Page excerpt ▸
━━━━━━━━━━

Mitt Romney has a lead of just 1.3% in the RealClearPolitics poll average. Romney is predicting victory, but a first-place finish isn’t vital to his campaign. One of his aides explained, “Iowa is about eliminating Gingrich and Perry without us having to spend a lot of money to do so.” Apparently, Santorum and Paul aren’t viewed as real threats. Mitt Romney has a huge lead in New Hampshire and seems certain to win there. He is also ahead nationally.
A victory by Ron Paul is a distinct possibility. He is right on Romney’s heels in the polls and his non-Republican supporters can show up and declare themselves as members of the party just to support him. InsiderAdvantage has him statistically tied for first at 22.4% to Romney’s 22.7. That poll has Santorum in third at 18%, Gingrich at 16%, Perry at 9.6%, Bachmann at 5.8% and Huntsman at 1.8%. Public Policy Polling has Ron Paul with 20%, one ahead of Romney. A win in Iowa could give Paul momentum into New Hampshire, where most polls have him in a distant second place to Romney.
Rick Santorum is the latest candidate to surge, bringing a huge boost in fundraising and momentum after lingering in the single digits for the entire campaign. The polls consistently show him in third place, but one had him in second place at 17%, seven behind Romney and third ahead of Ron Paul. The aforementioned Public Policy Polling survey that shows Paul in first has Santorum in third, only one point behind Romney and two behind Paul, making it essentially a three-way tie.
Newt Gingrich’s massive leads in the polls have collapsed as every other presidential candidate took aim at him. About 45% of all television ads in Iowa became attack ads against Gingrich. He admits that he did not respond quickly or decisively enough against them. When asked whether he felt he was “Swift-Boated,” referring to a campaign that raised questions about Senator John Kerry’s military service in 2004, he said he felt “Romney-boated.”

━━━━━━━━━━

Data listing ▸
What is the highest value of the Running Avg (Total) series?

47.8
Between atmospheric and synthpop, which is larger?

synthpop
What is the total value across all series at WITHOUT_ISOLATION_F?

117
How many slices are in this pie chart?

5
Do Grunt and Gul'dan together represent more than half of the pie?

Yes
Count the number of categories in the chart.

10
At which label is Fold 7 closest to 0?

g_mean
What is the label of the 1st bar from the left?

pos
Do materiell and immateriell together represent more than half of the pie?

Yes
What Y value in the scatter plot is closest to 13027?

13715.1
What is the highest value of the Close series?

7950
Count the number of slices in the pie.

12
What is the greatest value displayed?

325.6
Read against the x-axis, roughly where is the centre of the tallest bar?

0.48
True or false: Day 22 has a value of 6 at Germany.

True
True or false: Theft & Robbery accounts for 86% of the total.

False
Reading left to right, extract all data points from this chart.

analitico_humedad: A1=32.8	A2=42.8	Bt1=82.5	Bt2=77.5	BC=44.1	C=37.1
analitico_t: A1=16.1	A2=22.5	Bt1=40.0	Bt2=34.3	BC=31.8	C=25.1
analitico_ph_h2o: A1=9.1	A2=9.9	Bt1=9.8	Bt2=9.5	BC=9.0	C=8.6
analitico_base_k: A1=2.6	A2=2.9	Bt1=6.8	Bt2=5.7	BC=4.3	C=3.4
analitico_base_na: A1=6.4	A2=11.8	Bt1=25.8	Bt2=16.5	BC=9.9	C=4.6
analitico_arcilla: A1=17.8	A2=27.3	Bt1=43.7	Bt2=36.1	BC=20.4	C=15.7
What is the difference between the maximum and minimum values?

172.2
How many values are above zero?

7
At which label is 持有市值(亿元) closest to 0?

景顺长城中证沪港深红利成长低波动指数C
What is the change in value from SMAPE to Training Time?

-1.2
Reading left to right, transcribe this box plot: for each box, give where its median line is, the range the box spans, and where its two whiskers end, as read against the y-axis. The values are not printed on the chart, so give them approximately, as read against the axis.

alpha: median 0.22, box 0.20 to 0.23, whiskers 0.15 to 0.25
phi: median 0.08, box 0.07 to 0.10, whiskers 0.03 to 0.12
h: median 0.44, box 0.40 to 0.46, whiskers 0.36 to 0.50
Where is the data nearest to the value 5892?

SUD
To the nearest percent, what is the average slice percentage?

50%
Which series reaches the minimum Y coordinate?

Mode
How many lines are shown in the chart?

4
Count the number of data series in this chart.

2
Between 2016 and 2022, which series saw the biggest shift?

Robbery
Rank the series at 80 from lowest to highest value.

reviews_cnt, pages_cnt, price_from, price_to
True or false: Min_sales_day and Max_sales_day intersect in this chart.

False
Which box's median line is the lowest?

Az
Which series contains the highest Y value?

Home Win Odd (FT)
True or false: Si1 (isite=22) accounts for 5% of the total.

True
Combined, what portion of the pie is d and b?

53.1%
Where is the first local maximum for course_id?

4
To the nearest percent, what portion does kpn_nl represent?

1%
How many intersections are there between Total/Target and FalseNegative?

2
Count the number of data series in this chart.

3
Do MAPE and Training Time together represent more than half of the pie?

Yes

━━━━━━━━━━

Exercise instructions ▸ According to the page excerpt on the Iowa polls, what share of all television ads in Iowa became attack ads against Gingrich?

Result below ▸ About 45%.